Remember “The Generals” books from last week? Those volumes were instrumental in grounding my love of fact-finding and thinking about history. As much as I loved those books, I got annoyed with them and I think that annoyance had helped shape my interest in “civilian studies” AKA “women’s studies.”
It didn’t take long before I realized that the snippet biographies rarely mentioned a general’s personal life or family. That bothered me. I wanted to know if he was married. If he had children. What happened to his family during the Civil War.
Looking back, I know that Ezra J. Warner’s volumes are strictly military history and they are reference books, not comprehensive biographies. And within that category, details about family life and personal relationships is rare included. That’s tradition, but is it the way it has to stay? A few thoughts on this subject:
I believe there’s nothing wrong with the traditional way of writing military history. It has its audience that wants a purely military focus. How the lines moved on the map. Or as one of my friends calls it “mud and blood.”
But, I would gently argue that traditional military history lacks nuances and sometimes makes it difficult to see the leaders as human. They often appear austere and distant in the text. Their successes and failures are examined only through what happened in the camp, during the march, or on the battlefield. What if their lives—the part often left out or only briefly mentioned—affected their leadership, for better or worse?
Need an example? A couple weeks ago, a colleague and I were talking about Confederate General James Longstreet and his leadership during the Civil War. As we went back and forth over the high and low points of his 1862 battles, I remembered something. “Hang on, his children died during one of the war years. Was it 1862? Could his personal life have affected his military leadership?”

“Oh…” I think it was a lightbulb moment for my colleague. We grabbed our phones and the race started to see who could find the tragic information first.
In January 1862, three of James and Louise Longstreet’s children died of scarlet fever. They were the three youngest children. Only their eldest survived. Yes, death from childhood illness was unfortunately common in that era, but that did not lessen the shock or grief for the Longstreets. Book length biographies address the tragedy, but it is not frequently mentioned in battle or campaign studies.
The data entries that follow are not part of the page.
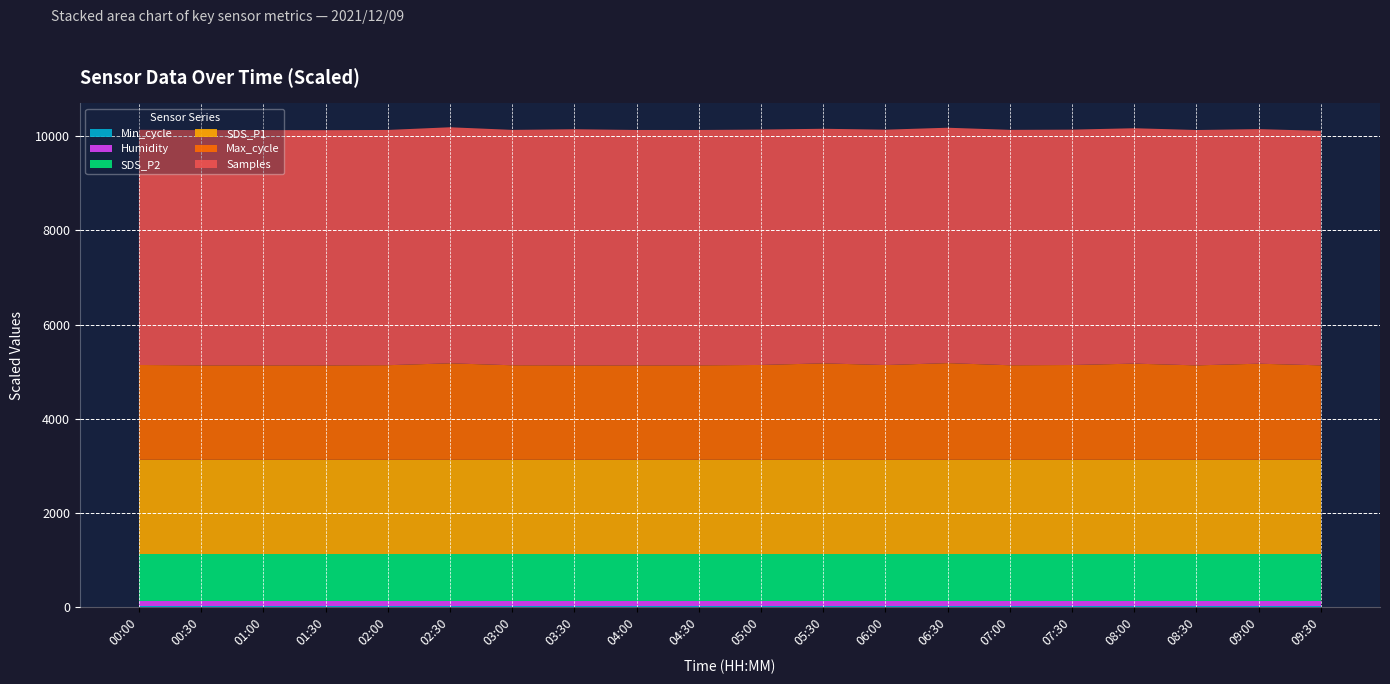

Reading right to left, what are all the values shown in this chart?

Min_cycle: 09:30=28.0	09:00=28.0	08:30=28.0	08:00=28.0	07:30=28.0	07:00=28.0	06:30=28.0	06:00=28.0	05:30=28.0	05:00=28.0	04:30=28.0	04:00=28.0	03:30=28.0	03:00=28.0	02:30=28.0	02:00=28.0	01:30=28.0	01:00=28.0	00:30=28.0	00:00=28.0
Humidity: 09:30=99.9	09:00=99.9	08:30=99.9	08:00=99.9	07:30=99.9	07:00=99.9	06:30=99.9	06:00=99.9	05:30=99.9	05:00=99.9	04:30=99.9	04:00=99.9	03:30=99.9	03:00=99.9	02:30=99.9	02:00=99.9	01:30=99.9	01:00=99.9	00:30=99.9	00:00=99.9
SDS_P2: 09:30=999.9	09:00=999.9	08:30=999.9	08:00=999.9	07:30=999.9	07:00=999.9	06:30=999.9	06:00=999.9	05:30=999.9	05:00=999.9	04:30=999.9	04:00=999.9	03:30=999.9	03:00=999.9	02:30=999.9	02:00=999.9	01:30=999.9	01:00=999.9	00:30=999.9	00:00=999.9
SDS_P1: 09:30=1999.9	09:00=1999.9	08:30=1999.9	08:00=1999.9	07:30=1999.9	07:00=1999.9	06:30=1999.9	06:00=1999.9	05:30=1999.9	05:00=1999.9	04:30=1999.9	04:00=1999.9	03:30=1999.9	03:00=1999.9	02:30=1999.9	02:00=1999.9	01:30=1999.9	01:00=1999.9	00:30=1999.9	00:00=1999.9
Max_cycle: 09:30=20054.0	09:00=20408.0	08:30=20050.0	08:00=20424.0	07:30=20128.0	07:00=20077.0	06:30=20531.0	06:00=20118.0	05:30=20481.0	05:00=20140.0	04:30=20058.0	04:00=20047.0	03:30=20054.0	03:00=20073.0	02:30=20489.0	02:00=20089.0	01:30=20044.0	01:00=20051.0	00:30=20054.0	00:00=20134.0
Samples: 09:30=4977707.0	09:00=4978061.0	08:30=4995104.0	08:00=4995493.0	07:30=4995195.0	07:00=4995626.0	06:30=4995577.0	06:00=4995348.0	05:30=4978383.0	05:00=4995678.0	04:30=4994985.0	04:00=4996379.0	03:30=5010844.0	03:00=4995551.0	02:30=5009422.0	02:00=4992633.0	01:30=4991843.0	01:00=4993049.0	00:30=4992581.0	00:00=4991589.0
Certainly, it would be a mistake to infer that this tragedy impaired Longstreet’s military abilities. He returned to his command and seems to have focused on his duties as his way of coping (an expected outcome for that era), but it’s a piece of the story of his personal life that often is separated from his battles and leadership, lessening a reader’s ability to see his life story and war experiences more fully together.
We are humans. We need to be reminded that people in the past were human too. They really lived. And experiences influence. That’s why—in my opinion—it’s key to understand a historical person’s life, loves, faith, and motivations while we study them on the battlefield. Their choices and actions just might be influenced or motivated by facts that would traditionally be relegated to “civilian or human interest story.”
While I loved learned about the generals, I wanted to know about “Mrs. General” too. And that has become a key part of my research projects. Looking deeper at entire life stories to get a better sense of leadership incidents. Call it obsession? Call it wandering from traditional military history? I like to think of it as exploring the human experience a little more fully.